Photography is about capturing souls, not smiles.
Herşeyin görülecek bir kötü tarafı varmış, insan bunları kendinden saklarmış. Herşeyden vazgeçmek mümkünmüş amma, zor olan vazgeçmeyi istemekmiş.
İnsan kendi mutluluğundan yüzde yüz mü alıyor ? Kaybedip bulmak, aslında kaybolmamış birşeyi kaybetmiş sanmak. Aslında hiç sahip olmadığın bir şansı elindeymiş sanmak, sahip olmadığını anlayınca üzülmek. Başkası için, adına, mutlu olmak. Herşey kendi adına aslında.

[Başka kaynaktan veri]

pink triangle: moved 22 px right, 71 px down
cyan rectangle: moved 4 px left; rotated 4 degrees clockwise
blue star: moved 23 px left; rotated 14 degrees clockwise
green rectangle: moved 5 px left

Anı ölümsüzleştirmek diyorlardı, insan kaç anı ölümsüzleştirebilir, sihirli makina mıydı anları ölümsüz yapan ? Ölümsüz olması ne işe yarar ki, anı ölümsüzleştirmek isterken, anı yaşamayı unutuyorlardı bazen. Aslında her anı ölümsüz yapmak lazım, unutulursa, yaşanmamış gibi mi olur, bazı şeyleri keşke yaşamasaydım derler, bence herşey yaşanmalı.

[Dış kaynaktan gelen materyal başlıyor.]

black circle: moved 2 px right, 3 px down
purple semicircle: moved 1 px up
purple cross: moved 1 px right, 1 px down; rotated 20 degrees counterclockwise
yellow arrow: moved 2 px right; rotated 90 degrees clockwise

Ortak mutluluklardan ziyade, ortak acılar insanları yakınlaştırıyordu. Yani acıyı paylaşmak. Zaten mutluluğu paylaşamazsın ki, herkes alacağını alır, kimi yüzde yüz alır. Mutluluk bölünmez çarpılır paylaşınca, ama kendininki artmaz, önce çarpılır sonra bölünür paylaşıma, bileşik kesirdir. Acılar ise daha bir bölünür genelde, önce çarpılır sonra bölünür ama payı paydasından küçüktür, basit bir kesirdir, fakat hayatın matematiğinden anlamayanlar için hiç de basit değildir bu iş. Kesirler herkese eşit dağıtılır demiyorum, sadece paylaşıma açılınca biri artar biri azalır. Mutluluk artarken, acılar azalıyor gibiydi paylaşımda. Tabi ki herkes kendi kurallarını kendi koyacaktı. Anı ölümsüzleştirdikçe paylaşımlar da hatırlanıyordu. Bazı anlar ölümsüzleştirilmek istenirken dondurulma kavramına karışıyordu. Yıllar sonra donuk bakışlarla tekrar anılan anlar. Bir müddet ölümsüz gözükse de sonradan dondurulma olduğu anlaşılabilirdi. Sonuçta kimsenin suçu değildi ki bu.